WHAT YOU HAVE TO DO | Turn the text lines of the rows below into a JSON list of strings, one string per line, leaving out any blank lines.

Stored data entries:
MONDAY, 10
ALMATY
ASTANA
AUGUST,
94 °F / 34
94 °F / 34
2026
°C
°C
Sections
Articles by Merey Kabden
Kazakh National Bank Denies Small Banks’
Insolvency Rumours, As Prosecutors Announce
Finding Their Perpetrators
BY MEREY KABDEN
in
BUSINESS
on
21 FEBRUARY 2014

TASK OUTPUT |
[
  "MONDAY, 10",
  "ALMATY",
  "ASTANA",
  "AUGUST,",
  "94 °F / 34",
  "94 °F / 34",
  "2026",
  "°C",
  "°C",
  "Sections",
  "Articles by Merey Kabden",
  "Kazakh National Bank Denies Small Banks’",
  "Insolvency Rumours, As Prosecutors Announce",
  "Finding Their Perpetrators",
  "BY MEREY KABDEN",
  "in",
  "BUSINESS",
  "on",
  "21 FEBRUARY 2014"
]